A lot has happened.
I relapsed in recovery from atypical anorexia.
I wanted to cease existing, and I’ve worked so hard to not want that. I don’t want to die. It’s just the struggles of that.
Dissociative identity disorder makes me a DID system, but the headspace is glitchy due to not eating much for three days. When I say not eating much, what I mean is just that: eating a bowl of Malt-o-Meal only because my body required the nutrition to function. Including sleep.
Once the adrenaline of stress and the trauma response wore off…I needed more energy. I was exhausted. I slept and woke up and slept and woke up.
I kept my apartment between 74-75°F because I was freezing. Texas heat was 99°F+.
Microsoft Bing kinda sent me over the edge with their algorithm pushing out harmful autistic content on autistic search terms. They also deindexed at least a hundred autistic blogs, as if they don’t even exist on the internet.
But you know what? Izzy.blog does exist, whether Bing says so or not.
Allowing companies to pay to corrupt a search engine, beyond basic search engine ad results, to the point that sites don’t even show up; recommending people with autism symptoms seek emergency medical care and “at risk” of having autistic children seek medical attention before or during the early stages of pregnancy; and then having the audacity to say they cannot manually manipulate the algorithm they literally designed is perhaps the epitome of everything wrong with companies romanticizing autism.
They support us for clout. It makes them look good. They do not actually support autistic people. ✨
So I’m sitting here writing this from a toilet in an apartment that I don’t know I’m going to get to keep. I paid the rent three hours into today, and I am hoping that that is enough to allow me to stay.
I don’t know if I’m going to throw up, and I think the lemon lime soda is helping. Two slices of Pizza Hut’s Hawaiian pizza, and my stomach is having words with me about not eating for three days. 😬
Why aren’t our struggles shared?
I’ve been thinking a lot about authenticity, who I am underneath the autism mass, and vulnerability. And I’ve realized that I don’t know exactly who I am without the autism mask, but I do know that I don’t feel safe sharing my struggles without being perceived as someone attempting to trauma bond.

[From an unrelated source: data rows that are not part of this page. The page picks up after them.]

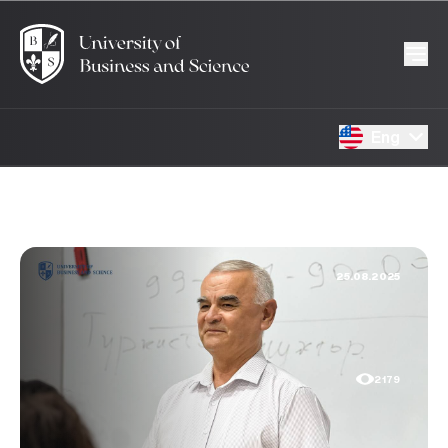
Eng
25.08.2025
2179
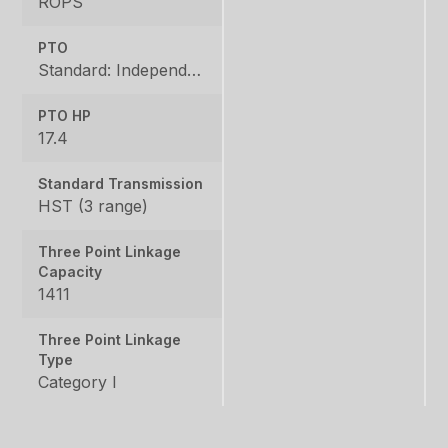
ROPS
PTO
Standard: Independent, Rear: 540 rpm, Mid: 2500 rpm
PTO HP
17.4
Standard Transmission
HST (3 range)
Three Point Linkage
Capacity
1411
Three Point Linkage
Type
Category I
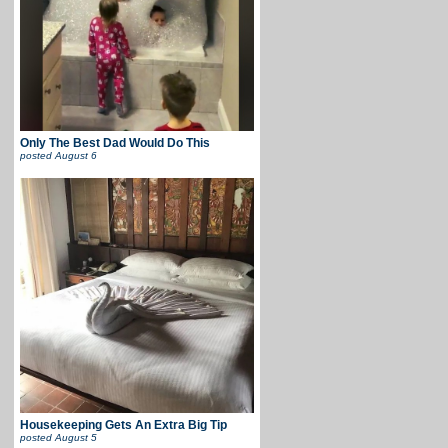
Only The Best Dad Would Do This
posted
August 6
Housekeeping Gets An Extra Big Tip
posted
August 5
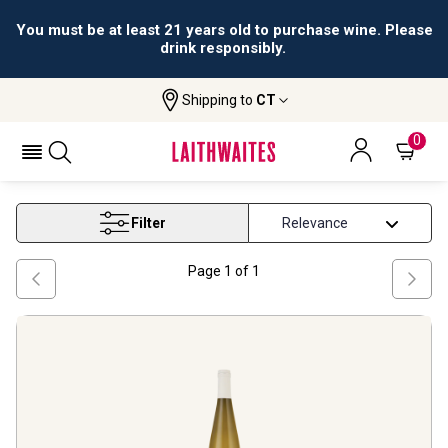
You must be at least 21 years old to purchase wine. Please
drink responsibly.
Shipping to
CT
Home
Wine
Alsace Gewurztraminer Wine
ALSACE GEWURZTRAMINER WINE
0
Filter
Page
1
of
1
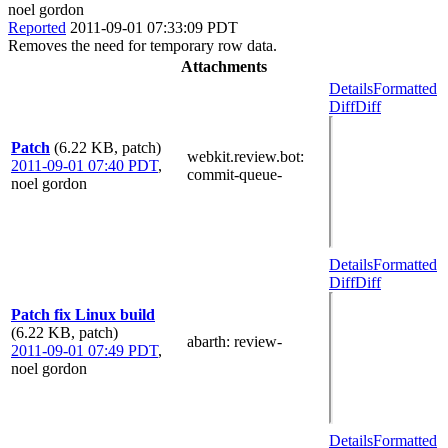
noel gordon
Reported
2011-09-01 07:33:09 PDT
Removes the need for temporary row data.
Attachments
Details
Formatted
Diff
Diff
Patch
(6.22 KB, patch)
webkit.review.bot
:
2011-09-01 07:40 PDT
,
commit-queue-
noel gordon
Details
Formatted
Diff
Diff
Patch fix Linux build
(6.22 KB, patch)
abarth
: review-
2011-09-01 07:49 PDT
,
noel gordon
Details
Formatted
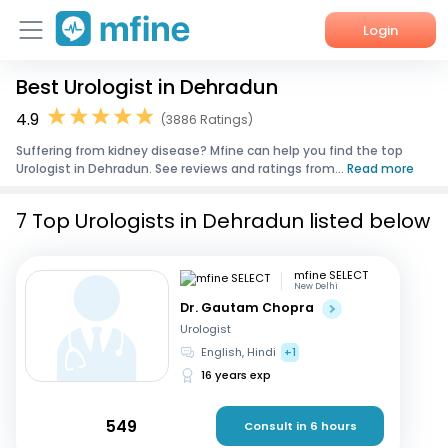
Login
Best Urologist in Dehradun
Home
4.9
(3886 Ratings)
Services
Suffering from kidney disease? Mfine can help you find the top
Urologist in Dehradun. See reviews and ratings from...
Read more
About Us
7 Top Urologists in Dehradun listed below
Corporate Enquiries
mfine SELECT
New Delhi
Dr. Gautam Chopra
Urologist
English, Hindi
+1
16 years exp
549
Consult in 6 hours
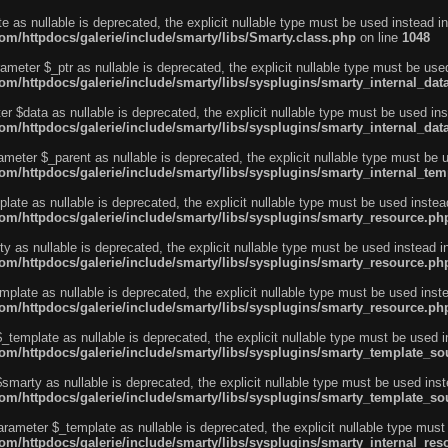
e as nullable is deprecated, the explicit nullable type must be used instead in
m/httpdocs/galerie/include/smarty/libs/Smarty.class.php
on line
1048
ameter $_ptr as nullable is deprecated, the explicit nullable type must be use
m/httpdocs/galerie/include/smarty/libs/sysplugins/smarty_internal_dat
r $data as nullable is deprecated, the explicit nullable type must be used ins
m/httpdocs/galerie/include/smarty/libs/sysplugins/smarty_internal_dat
ameter $_parent as nullable is deprecated, the explicit nullable type must be 
m/httpdocs/galerie/include/smarty/libs/sysplugins/smarty_internal_tem
ate as nullable is deprecated, the explicit nullable type must be used instea
m/httpdocs/galerie/include/smarty/libs/sysplugins/smarty_resource.ph
 as nullable is deprecated, the explicit nullable type must be used instead i
m/httpdocs/galerie/include/smarty/libs/sysplugins/smarty_resource.ph
plate as nullable is deprecated, the explicit nullable type must be used inst
m/httpdocs/galerie/include/smarty/libs/sysplugins/smarty_resource.ph
template as nullable is deprecated, the explicit nullable type must be used i
m/httpdocs/galerie/include/smarty/libs/sysplugins/smarty_template_so
marty as nullable is deprecated, the explicit nullable type must be used inst
m/httpdocs/galerie/include/smarty/libs/sysplugins/smarty_template_so
arameter $_template as nullable is deprecated, the explicit nullable type must
/httpdocs/galerie/include/smarty/libs/sysplugins/smarty_internal_reso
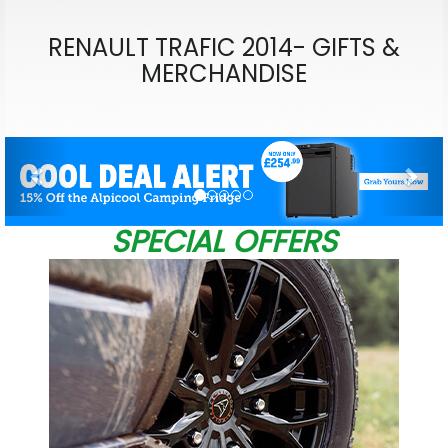
RENAULT TRAFIC 2014- GIFTS &
MERCHANDISE
Previous
Nex
SPECIAL OFFERS
W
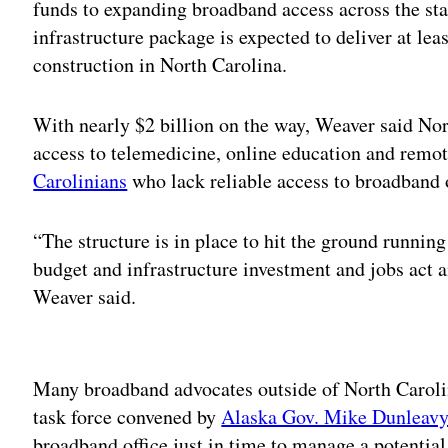
funds to expanding broadband access across the sta
infrastructure package is expected to deliver at lea
construction in North Carolina.
With nearly $2 billion on the way, Weaver said Nort
access to telemedicine, online education and remo
Carolinians
who lack reliable access to broadband 
“The structure is in place to hit the ground runnin
budget and infrastructure investment and jobs act a
Weaver said.
Adv
Many broadband advocates outside of North Caroli
task force convened by
Alaska Gov. Mike Dunleav
broadband office just in time to manage a potential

What happened to being vulnerable with each other, to forming actual connections with people? People connect when they relate, and the best friendships that I have happened from that vulnerability. We shared various struggles with each other, and it wasn’t trauma bonding so much as it was just connecting.
Actually, after looking up the term, I think people don’t really understand what it means. A trauma bond is what you form with your abuser or what your victim forms with you.
It’s not the relationship you form with someone when you realize you both experience the same thing, you both struggle from similar things. That’s called connection. It creates intimacy (not always about sex). That’s crucial to long-lasting friendships.
Maybe that’s why I struggle so much to make new ones. Because my long-time friends, we’ve read each other’s posts and had the hard/vulnerable/immature/etc. discussions.
I don’t know. I do know that I’m going to start sharing mine, because somewhere down the line someone is going to get the help I needed when I was younger and everyone presumed I wasn’t that autistic.
I was, I was just really great at masking.